_EXTRACT_
☆ ☆ ☆ ☆
Solve the recurrence relation and verify the formula by using strong induction.

Attempt (not sure if it's right):

$\Rightarrow a_{n+1} - 4a_n + 3a_{n-1} = 0 \Rightarrow a^{n+1} - 4a^n + 3a^{n-1}$ = 0

$\Rightarrow a^2 - 4a + 3 = 0 \Rightarrow (a - 3)(a - 1) = 0 \Rightarrow a$ = 3,1

$\Rightarrow a_0 = 2 = B(3^n) + C = B + C$ = 2

$\Rightarrow a_1 = 4 = B(3^n) + C = 3B + C = 4$ $\Rightarrow B = 1, C = 1$

$\Rightarrow$ General formula: $a_n = 3^n + 1^n$

Hypothesis would be $ n > 1$ and $a_k \ge K$ for integers K such that $1 \le K < n$ ?
☆ ☆ ☆ ☆
_CHALLENGE A_
From the entries below, pull out every line that contains the string "pizz", matching case exactly.

_EXCERPTED DATA_
☆ ☆ ☆ ☆
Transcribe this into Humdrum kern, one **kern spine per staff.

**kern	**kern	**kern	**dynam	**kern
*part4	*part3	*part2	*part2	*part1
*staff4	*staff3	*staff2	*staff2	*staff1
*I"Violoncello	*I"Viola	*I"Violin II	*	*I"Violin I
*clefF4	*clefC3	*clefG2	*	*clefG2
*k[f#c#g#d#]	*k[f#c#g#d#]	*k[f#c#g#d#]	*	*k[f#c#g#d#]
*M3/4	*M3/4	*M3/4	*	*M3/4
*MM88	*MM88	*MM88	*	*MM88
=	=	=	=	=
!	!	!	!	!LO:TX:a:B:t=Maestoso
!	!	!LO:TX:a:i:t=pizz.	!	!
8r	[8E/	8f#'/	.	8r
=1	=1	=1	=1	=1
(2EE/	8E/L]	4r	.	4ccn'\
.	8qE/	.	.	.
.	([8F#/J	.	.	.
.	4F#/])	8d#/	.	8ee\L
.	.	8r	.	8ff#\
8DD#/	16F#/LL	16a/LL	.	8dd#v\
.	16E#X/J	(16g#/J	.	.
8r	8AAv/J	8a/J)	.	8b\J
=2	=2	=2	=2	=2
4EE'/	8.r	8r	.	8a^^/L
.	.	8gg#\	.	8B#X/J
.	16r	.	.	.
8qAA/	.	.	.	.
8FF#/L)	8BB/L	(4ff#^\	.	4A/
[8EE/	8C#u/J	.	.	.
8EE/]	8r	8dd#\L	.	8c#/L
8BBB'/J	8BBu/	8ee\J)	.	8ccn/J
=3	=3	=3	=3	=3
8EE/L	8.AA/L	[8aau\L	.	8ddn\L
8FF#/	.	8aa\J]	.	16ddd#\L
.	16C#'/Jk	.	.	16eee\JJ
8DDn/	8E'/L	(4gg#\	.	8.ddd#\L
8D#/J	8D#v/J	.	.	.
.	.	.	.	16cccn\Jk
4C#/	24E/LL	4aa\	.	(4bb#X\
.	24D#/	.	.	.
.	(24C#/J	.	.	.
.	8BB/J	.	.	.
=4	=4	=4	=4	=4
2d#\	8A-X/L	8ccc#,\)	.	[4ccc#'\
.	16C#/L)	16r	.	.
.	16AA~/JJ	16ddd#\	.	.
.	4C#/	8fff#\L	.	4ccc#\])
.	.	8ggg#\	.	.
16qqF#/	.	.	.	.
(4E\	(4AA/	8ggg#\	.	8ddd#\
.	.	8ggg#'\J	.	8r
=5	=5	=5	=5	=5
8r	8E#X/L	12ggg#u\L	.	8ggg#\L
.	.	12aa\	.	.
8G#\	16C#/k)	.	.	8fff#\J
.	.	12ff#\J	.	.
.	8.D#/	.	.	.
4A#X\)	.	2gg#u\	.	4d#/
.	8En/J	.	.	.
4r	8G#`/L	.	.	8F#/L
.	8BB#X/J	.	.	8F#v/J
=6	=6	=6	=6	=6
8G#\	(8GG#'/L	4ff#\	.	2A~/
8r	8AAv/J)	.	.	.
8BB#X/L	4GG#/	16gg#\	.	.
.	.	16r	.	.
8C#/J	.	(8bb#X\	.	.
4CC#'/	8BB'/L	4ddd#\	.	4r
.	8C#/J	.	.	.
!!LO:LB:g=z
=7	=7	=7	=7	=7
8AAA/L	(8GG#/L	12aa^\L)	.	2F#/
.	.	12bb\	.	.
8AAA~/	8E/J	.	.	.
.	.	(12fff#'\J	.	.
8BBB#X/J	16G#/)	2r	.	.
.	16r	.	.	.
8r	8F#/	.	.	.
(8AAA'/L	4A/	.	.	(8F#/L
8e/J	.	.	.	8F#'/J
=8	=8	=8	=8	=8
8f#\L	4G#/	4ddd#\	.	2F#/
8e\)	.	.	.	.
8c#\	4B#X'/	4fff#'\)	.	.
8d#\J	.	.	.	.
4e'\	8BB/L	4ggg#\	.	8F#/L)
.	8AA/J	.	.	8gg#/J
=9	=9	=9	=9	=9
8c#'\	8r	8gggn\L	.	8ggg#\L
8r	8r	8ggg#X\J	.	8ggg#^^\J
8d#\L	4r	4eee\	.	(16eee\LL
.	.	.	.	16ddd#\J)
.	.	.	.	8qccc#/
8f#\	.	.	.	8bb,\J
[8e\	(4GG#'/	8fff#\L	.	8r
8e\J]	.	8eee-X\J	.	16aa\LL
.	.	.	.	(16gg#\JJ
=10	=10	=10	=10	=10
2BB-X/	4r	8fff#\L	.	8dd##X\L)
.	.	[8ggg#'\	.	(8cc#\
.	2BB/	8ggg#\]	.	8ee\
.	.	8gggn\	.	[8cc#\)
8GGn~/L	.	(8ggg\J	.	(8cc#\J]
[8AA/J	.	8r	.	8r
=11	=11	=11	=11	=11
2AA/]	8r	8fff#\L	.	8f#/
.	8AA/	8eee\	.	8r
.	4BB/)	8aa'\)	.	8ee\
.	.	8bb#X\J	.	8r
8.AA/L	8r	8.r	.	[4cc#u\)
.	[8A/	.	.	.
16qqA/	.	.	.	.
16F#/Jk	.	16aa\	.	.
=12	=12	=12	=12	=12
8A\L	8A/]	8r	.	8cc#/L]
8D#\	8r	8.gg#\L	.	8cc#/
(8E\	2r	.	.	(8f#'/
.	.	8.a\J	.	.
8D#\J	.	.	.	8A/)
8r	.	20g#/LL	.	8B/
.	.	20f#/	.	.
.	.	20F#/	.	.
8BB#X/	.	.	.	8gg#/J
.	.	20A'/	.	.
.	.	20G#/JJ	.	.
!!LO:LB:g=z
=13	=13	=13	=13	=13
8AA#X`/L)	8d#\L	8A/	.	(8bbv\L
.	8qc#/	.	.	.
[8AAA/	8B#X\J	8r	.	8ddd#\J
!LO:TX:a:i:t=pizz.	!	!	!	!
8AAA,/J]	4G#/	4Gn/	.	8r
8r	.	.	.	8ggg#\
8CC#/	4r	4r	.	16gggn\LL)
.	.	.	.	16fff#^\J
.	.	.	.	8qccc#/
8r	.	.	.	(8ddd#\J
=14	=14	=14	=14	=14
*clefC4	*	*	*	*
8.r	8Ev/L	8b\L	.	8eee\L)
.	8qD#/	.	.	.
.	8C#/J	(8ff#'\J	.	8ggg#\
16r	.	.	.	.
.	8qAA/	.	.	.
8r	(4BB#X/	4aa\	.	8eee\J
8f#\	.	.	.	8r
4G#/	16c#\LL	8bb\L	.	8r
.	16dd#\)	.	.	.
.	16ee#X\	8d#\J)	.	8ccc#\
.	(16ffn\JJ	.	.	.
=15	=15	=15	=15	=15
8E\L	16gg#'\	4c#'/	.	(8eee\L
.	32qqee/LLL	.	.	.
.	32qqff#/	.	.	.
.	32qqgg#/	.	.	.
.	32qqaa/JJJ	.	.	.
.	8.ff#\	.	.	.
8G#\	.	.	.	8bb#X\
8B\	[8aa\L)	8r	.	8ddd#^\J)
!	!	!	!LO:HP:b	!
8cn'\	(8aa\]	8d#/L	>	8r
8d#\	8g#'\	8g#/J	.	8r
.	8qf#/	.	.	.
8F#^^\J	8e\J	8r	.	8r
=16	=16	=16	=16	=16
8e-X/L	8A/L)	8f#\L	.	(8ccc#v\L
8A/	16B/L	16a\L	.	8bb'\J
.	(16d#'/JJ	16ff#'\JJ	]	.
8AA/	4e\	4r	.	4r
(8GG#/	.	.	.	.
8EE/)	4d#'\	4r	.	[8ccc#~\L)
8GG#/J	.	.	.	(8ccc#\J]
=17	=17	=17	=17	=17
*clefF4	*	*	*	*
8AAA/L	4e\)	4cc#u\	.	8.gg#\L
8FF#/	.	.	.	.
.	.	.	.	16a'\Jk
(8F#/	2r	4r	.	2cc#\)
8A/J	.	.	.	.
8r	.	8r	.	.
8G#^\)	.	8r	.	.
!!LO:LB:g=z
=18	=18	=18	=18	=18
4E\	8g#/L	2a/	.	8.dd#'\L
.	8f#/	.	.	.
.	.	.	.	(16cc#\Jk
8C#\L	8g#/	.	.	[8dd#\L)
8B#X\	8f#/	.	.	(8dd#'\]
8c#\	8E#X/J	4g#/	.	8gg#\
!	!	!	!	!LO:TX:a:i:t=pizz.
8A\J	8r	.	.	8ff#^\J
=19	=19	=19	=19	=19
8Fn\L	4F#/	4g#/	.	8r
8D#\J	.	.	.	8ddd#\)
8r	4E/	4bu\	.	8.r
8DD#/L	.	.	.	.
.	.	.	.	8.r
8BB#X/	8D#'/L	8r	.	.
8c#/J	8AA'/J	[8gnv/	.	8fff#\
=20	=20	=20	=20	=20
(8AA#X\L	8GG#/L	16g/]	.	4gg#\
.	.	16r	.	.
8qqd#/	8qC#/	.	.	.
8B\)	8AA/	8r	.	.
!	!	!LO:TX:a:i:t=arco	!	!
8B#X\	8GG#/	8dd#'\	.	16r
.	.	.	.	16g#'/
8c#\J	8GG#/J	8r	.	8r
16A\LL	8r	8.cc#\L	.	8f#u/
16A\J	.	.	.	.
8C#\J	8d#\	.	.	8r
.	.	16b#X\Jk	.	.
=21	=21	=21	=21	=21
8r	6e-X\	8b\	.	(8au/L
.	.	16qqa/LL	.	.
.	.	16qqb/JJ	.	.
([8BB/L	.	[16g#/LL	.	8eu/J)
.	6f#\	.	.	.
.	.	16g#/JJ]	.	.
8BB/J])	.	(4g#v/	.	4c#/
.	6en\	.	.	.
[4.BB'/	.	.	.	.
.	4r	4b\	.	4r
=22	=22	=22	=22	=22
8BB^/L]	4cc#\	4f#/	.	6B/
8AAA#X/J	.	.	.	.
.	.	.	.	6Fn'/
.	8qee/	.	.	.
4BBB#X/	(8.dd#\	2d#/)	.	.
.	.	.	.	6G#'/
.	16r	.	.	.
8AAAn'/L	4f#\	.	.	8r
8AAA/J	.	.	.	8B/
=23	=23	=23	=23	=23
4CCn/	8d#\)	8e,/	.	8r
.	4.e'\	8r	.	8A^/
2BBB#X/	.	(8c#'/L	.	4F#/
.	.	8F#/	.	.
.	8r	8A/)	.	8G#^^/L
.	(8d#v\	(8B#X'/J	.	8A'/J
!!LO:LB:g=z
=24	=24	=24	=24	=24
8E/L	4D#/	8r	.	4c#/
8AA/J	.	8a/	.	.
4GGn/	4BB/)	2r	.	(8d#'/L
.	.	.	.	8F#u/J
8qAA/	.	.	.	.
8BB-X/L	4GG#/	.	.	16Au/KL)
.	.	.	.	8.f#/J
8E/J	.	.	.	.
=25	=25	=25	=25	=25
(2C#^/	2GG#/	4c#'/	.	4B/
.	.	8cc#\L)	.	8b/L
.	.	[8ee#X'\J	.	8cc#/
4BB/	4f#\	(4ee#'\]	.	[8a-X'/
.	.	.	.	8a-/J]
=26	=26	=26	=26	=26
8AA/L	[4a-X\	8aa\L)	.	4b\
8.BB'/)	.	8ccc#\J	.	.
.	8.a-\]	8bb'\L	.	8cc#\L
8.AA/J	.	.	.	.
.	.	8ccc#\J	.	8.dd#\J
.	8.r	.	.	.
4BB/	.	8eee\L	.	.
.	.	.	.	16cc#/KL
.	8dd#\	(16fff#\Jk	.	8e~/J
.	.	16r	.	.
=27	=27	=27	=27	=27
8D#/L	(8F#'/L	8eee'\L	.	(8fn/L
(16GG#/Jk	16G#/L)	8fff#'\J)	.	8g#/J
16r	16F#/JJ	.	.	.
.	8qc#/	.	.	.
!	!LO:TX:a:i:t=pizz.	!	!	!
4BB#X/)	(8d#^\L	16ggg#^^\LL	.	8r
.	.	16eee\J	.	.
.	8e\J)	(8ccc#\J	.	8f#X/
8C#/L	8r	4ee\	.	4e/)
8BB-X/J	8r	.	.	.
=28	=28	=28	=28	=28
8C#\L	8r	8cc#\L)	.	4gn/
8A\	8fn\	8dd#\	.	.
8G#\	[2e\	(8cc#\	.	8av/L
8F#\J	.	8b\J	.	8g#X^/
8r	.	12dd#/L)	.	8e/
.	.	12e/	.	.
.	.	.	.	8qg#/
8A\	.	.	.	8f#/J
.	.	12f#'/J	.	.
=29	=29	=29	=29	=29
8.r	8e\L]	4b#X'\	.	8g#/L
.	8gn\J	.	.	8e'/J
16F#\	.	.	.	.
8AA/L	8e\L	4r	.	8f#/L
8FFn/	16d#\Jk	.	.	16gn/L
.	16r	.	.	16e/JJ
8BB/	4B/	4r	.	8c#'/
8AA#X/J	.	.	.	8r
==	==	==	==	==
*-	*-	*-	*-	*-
☆ ☆ ☆ ☆
_CHALLENGE B_
In the recurrence attempt, what general formula for a_n is reached?

_FULL ANSWER A_
!	!	!LO:TX:a:i:t=pizz.	!	!
!LO:TX:a:i:t=pizz.	!	!	!	!
!	!	!	!	!LO:TX:a:i:t=pizz.
!	!LO:TX:a:i:t=pizz.	!	!	!

_FULL ANSWER B_
a_n = 3^n + 1^n